D'autre part la nature a validé ce raisonnement.
En effet, il y a deux milliards d'années, le réacteur nucléaire naturel d'Oklo au Gabon a
fonctionné pendant quelques huit cents mille ans. Il a été l'objet de nombreuses études scientifiques, et il a été montré que les produits de fission avaient très peu migré autour des zones de réaction nucléaire, la couche d'argile qui les entoure ayant bloqué cette migration.

Je comprends tout à fait que le citoyen ordinaire, non spécialiste de ces questions, puisse être inquiet de la présence de ces déchets radioactifs qui sont effectivement dangereux.
Mais ne vaudrait-il pas mieux faire confiance aux scientifiques qui ont étudié la question pendant de nombreuses années, sans conflit d'intérêt ? Quand je vais consulter mon médecin j'attends qu'il m'éclaire sur la nature de mes problèmes de santé et me trouve une solution pour améliorer mon état. Il me paraîtrait judicieux que, pour le cas des déchets radioactifs, le citoyen accepte les résultats des études scientifiques et techniques qui sont réalisées depuis plus de trente années sur le sujet, et qui démontrent la faisabilité du stockage en couche géologique profonde.

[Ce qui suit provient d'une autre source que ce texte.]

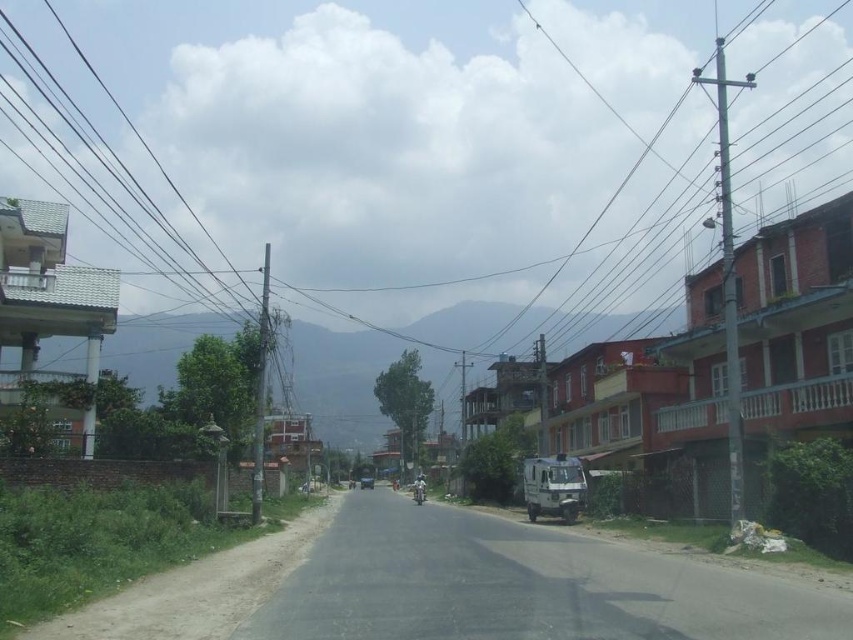
You are a delivery person who needs to park your vehicle on the street. You see a shiny chrome motorcycle at center and a metallic blue car at center. Which vehicle is positioned higher up in the image?

The shiny chrome motorcycle at center is located above the metallic blue car at center, so it is positioned higher up in the image.

You are a delivery person who needs to park your vehicle on the street. You have a shiny chrome motorcycle at center and a metallic blue car at center. Which vehicle should you choose to park closer to the right side of the street?

The shiny chrome motorcycle at center is to the right of metallic blue car at center, so choosing the shiny chrome motorcycle at center would allow you to park closer to the right side of the street.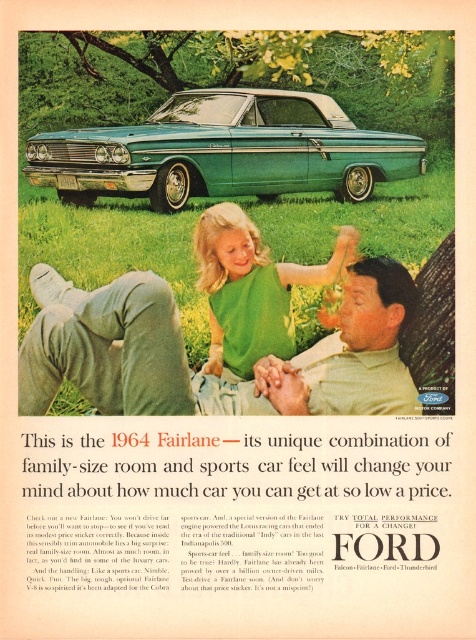
Which is more to the left, green fabric pants at lower left or green metallic car at center?

From the viewer's perspective, green fabric pants at lower left appears more on the left side.

Is green fabric pants at lower left taller than green metallic car at center?

No, green fabric pants at lower left is not taller than green metallic car at center.

Image resolution: width=476 pixels, height=640 pixels. Describe the element at coordinates (212, 376) in the screenshot. I see `green fabric pants at lower left` at that location.

What are the coordinates of `green fabric pants at lower left` in the screenshot? It's located at (212, 376).

Is point (351, 312) more distant than point (258, 330)?

No, it is not.

Is green fabric pants at lower left positioned behind green fabric shirt at center?

No, green fabric pants at lower left is in front of green fabric shirt at center.

Identify the location of green fabric pants at lower left. (212, 376).

Is green metallic car at center taller than green fabric shirt at center?

Yes.

Based on the photo, between green metallic car at center and green fabric shirt at center, which one appears on the right side from the viewer's perspective?

From the viewer's perspective, green metallic car at center appears more on the right side.

Who is more distant from viewer, [212,193] or [243,221]?

The point [212,193] is more distant.

The width and height of the screenshot is (476, 640). Identify the location of green metallic car at center. (224, 150).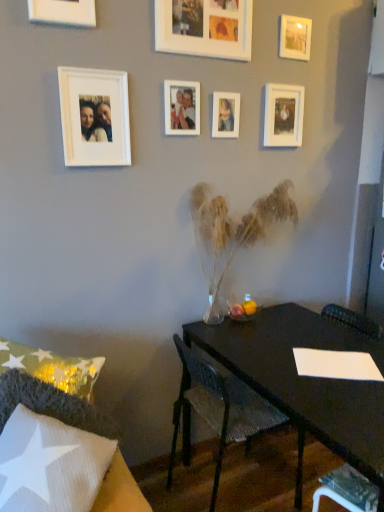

D'ailleurs c'est sur la foi des études déjà réalisées que le Parlement a adopté, en 2006, la loi retenant le stockage en couche géologique profonde comme solution de référence pour gérer sur le très long terme les déchets radioactifs de haute activité et de moyenne activité à vie longue. Ce choix est également celui des pays qui ont déjà pris une décision tels que la Finlande ou la Suède, ou qui l'étudient comme la Suisse, les USA, la Russie, la Chine, etc ...


Certes, si les questions fondamentales de ce futur stockage sont bien comprises, de
nombreux problèmes techniques sont encore à résoudre, comme c'est le cas pour toute activité industrielle. C'est la raison pour laquelle une phase industrielle pilote sera réalisée, sans dépôt de déchets radioactifs, pour tester en vraie grandeur la faisabilité du stockage, et sa réversibilité, c'est à dire la possibilité de retirer les colis de déchets dans le cas où une solution meilleure serait trouvée.

Pour conclure j'estime que le projet Cigéo est arrivé à maturité, et que les déchets
radioactifs de haute activité, comme ceux de moyenne activité à vie longue, trouveront là une solution qui préservera les populations de leurs nuisances.
Ainsi l'énergie nucléaire pourra se développer. Cette forme d'énergie qui, contrairement au charbon et au gaz, émet très peu de gaz à effet de serre, et qui de plus est pilotable, sera d'un grand secours pour réduire ces émissions nocives. Elle rendra ainsi l'indispensable lutte contre le réchauffement climatique moins douloureuse pour les populations.